WHAT YOU HAVE TO DO - Set each record down exactly, excluding all images.

Excerpts from a dataset
━━━━━━━━━━━━━━━━━━━━━━━━━━━━━━

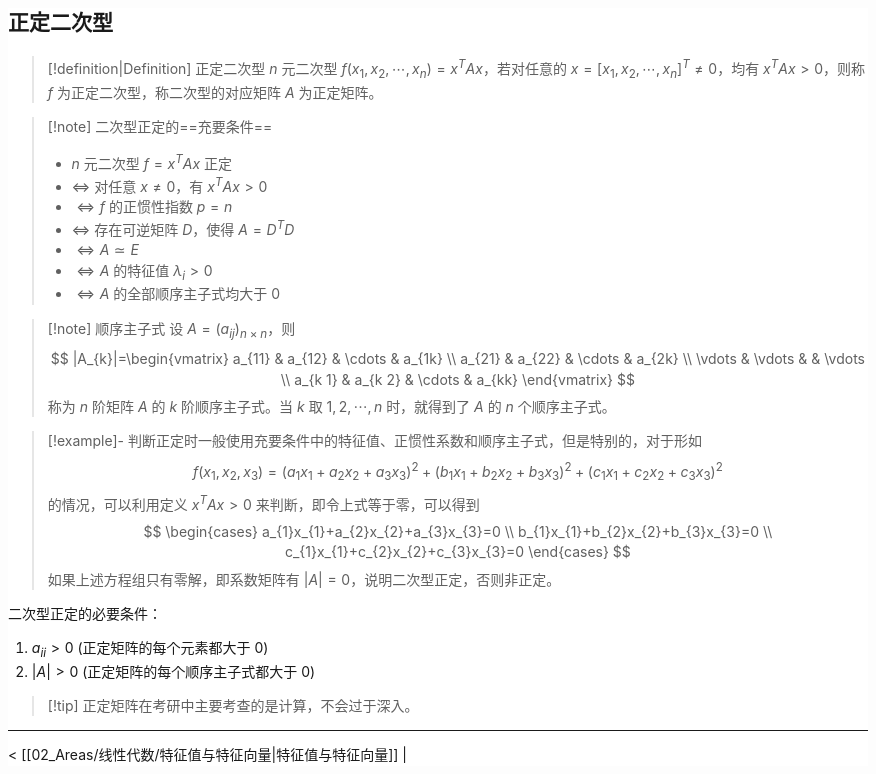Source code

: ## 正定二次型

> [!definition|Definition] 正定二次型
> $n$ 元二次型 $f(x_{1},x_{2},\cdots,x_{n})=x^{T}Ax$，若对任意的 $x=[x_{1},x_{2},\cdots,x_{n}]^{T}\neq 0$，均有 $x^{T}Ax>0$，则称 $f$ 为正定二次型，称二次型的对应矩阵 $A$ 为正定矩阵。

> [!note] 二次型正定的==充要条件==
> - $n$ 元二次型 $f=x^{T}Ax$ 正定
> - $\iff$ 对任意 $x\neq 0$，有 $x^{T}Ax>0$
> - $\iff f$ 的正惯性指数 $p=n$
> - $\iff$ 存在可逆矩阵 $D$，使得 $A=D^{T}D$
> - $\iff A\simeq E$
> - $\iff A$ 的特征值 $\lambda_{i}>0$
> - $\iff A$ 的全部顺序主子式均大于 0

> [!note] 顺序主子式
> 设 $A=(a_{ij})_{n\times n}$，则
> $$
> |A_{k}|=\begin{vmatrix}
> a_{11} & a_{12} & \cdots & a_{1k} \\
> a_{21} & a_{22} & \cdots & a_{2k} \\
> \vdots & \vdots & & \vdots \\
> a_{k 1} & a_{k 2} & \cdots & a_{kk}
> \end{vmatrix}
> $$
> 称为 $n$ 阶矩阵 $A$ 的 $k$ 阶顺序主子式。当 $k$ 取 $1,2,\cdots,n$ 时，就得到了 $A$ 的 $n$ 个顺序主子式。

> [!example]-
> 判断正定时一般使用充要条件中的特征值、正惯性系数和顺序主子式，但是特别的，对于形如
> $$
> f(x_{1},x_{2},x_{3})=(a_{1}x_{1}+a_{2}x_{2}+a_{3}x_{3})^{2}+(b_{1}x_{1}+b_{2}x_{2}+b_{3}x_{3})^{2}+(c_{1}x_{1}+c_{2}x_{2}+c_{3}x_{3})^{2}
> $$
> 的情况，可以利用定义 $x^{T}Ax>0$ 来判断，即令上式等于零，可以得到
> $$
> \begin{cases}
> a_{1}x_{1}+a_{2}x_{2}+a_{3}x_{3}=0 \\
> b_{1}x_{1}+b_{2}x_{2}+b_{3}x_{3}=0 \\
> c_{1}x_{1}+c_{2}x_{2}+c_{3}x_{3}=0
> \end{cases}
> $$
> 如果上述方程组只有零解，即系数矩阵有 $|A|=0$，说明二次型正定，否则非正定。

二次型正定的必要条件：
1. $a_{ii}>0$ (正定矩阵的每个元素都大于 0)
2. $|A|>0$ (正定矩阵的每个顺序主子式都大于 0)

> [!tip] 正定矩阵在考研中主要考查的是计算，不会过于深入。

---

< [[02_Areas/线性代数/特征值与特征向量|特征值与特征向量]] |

━━━━━━━━━━━━━━━━━━━━━━━━━━━━━━

YOUR RESPONSE -
Source code

: ## 正定二次型

> [!definition|Definition] 正定二次型
> $n$ 元二次型 $f(x_{1},x_{2},\cdots,x_{n})=x^{T}Ax$，若对任意的 $x=[x_{1},x_{2},\cdots,x_{n}]^{T}\neq 0$，均有 $x^{T}Ax>0$，则称 $f$ 为正定二次型，称二次型的对应矩阵 $A$ 为正定矩阵。

> [!note] 二次型正定的==充要条件==
> - $n$ 元二次型 $f=x^{T}Ax$ 正定
> - $\iff$ 对任意 $x\neq 0$，有 $x^{T}Ax>0$
> - $\iff f$ 的正惯性指数 $p=n$
> - $\iff$ 存在可逆矩阵 $D$，使得 $A=D^{T}D$
> - $\iff A\simeq E$
> - $\iff A$ 的特征值 $\lambda_{i}>0$
> - $\iff A$ 的全部顺序主子式均大于 0

> [!note] 顺序主子式
> 设 $A=(a_{ij})_{n\times n}$，则
> $$
> |A_{k}|=\begin{vmatrix}
> a_{11} & a_{12} & \cdots & a_{1k} \\
> a_{21} & a_{22} & \cdots & a_{2k} \\
> \vdots & \vdots & & \vdots \\
> a_{k 1} & a_{k 2} & \cdots & a_{kk}
> \end{vmatrix}
> $$
> 称为 $n$ 阶矩阵 $A$ 的 $k$ 阶顺序主子式。当 $k$ 取 $1,2,\cdots,n$ 时，就得到了 $A$ 的 $n$ 个顺序主子式。

> [!example]-
> 判断正定时一般使用充要条件中的特征值、正惯性系数和顺序主子式，但是特别的，对于形如
> $$
> f(x_{1},x_{2},x_{3})=(a_{1}x_{1}+a_{2}x_{2}+a_{3}x_{3})^{2}+(b_{1}x_{1}+b_{2}x_{2}+b_{3}x_{3})^{2}+(c_{1}x_{1}+c_{2}x_{2}+c_{3}x_{3})^{2}
> $$
> 的情况，可以利用定义 $x^{T}Ax>0$ 来判断，即令上式等于零，可以得到
> $$
> \begin{cases}
> a_{1}x_{1}+a_{2}x_{2}+a_{3}x_{3}=0 \\
> b_{1}x_{1}+b_{2}x_{2}+b_{3}x_{3}=0 \\
> c_{1}x_{1}+c_{2}x_{2}+c_{3}x_{3}=0
> \end{cases}
> $$
> 如果上述方程组只有零解，即系数矩阵有 $|A|=0$，说明二次型正定，否则非正定。

二次型正定的必要条件：
1. $a_{ii}>0$ (正定矩阵的每个元素都大于 0)
2. $|A|>0$ (正定矩阵的每个顺序主子式都大于 0)

> [!tip] 正定矩阵在考研中主要考查的是计算，不会过于深入。

---

< [[02_Areas/线性代数/特征值与特征向量|特征值与特征向量]] |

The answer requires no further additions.